The easiest way to make a glass panel door is to go ahead and use your cabinet door coping and sticking and build the door without the panel. Then after it is rough sanded route off the lip from the back side to insert the glass. The best bit to use is a solid carbide laminate trimmer with the end ground off so that the guide will fit in the panel groove. It leaves such a small radius in the corners unless you put some kind of wood stop to hold the glass isn't necessary to chisel out the corners square. You can hold the glass in with glaziers points and either put caulk or window glazing in to hold the glass.


----------



## Oneal-Woodworking (Apr 14, 2013)

This is a picture of the stiles and rails before assembly:










This is 'mostly' how I got there with these cuts and it was fairly easy. 



















Fence setting never changed for any of this. 

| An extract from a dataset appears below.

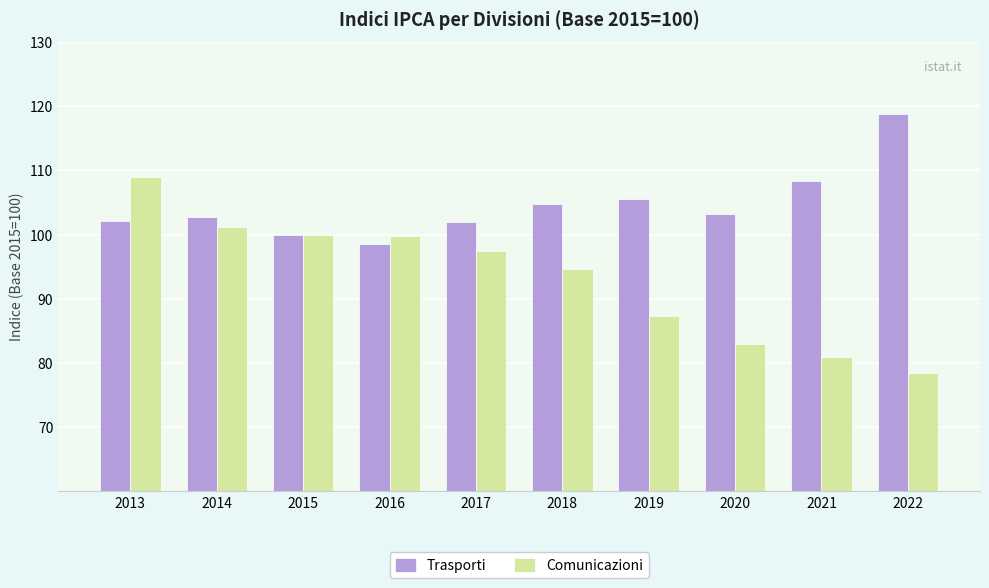

Rank the series by their average value, from highest to lowest.

Trasporti, Comunicazioni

I 'could' have just stood these pieces up and did them on the table saw as well (same thickness slot either way here) but sometimes laying the piece down flat makes things easier for 'me'. To each his own...










Technically - I never left the table saw and am still using the same fence and table setup. (because it is EASY)

Fence setting never changed for any of this. 


These mulls had to be cut a little on the table saw before going back to the shaper:











That was not hard and I never needed to get any digits (very) close to the blade at all.


----------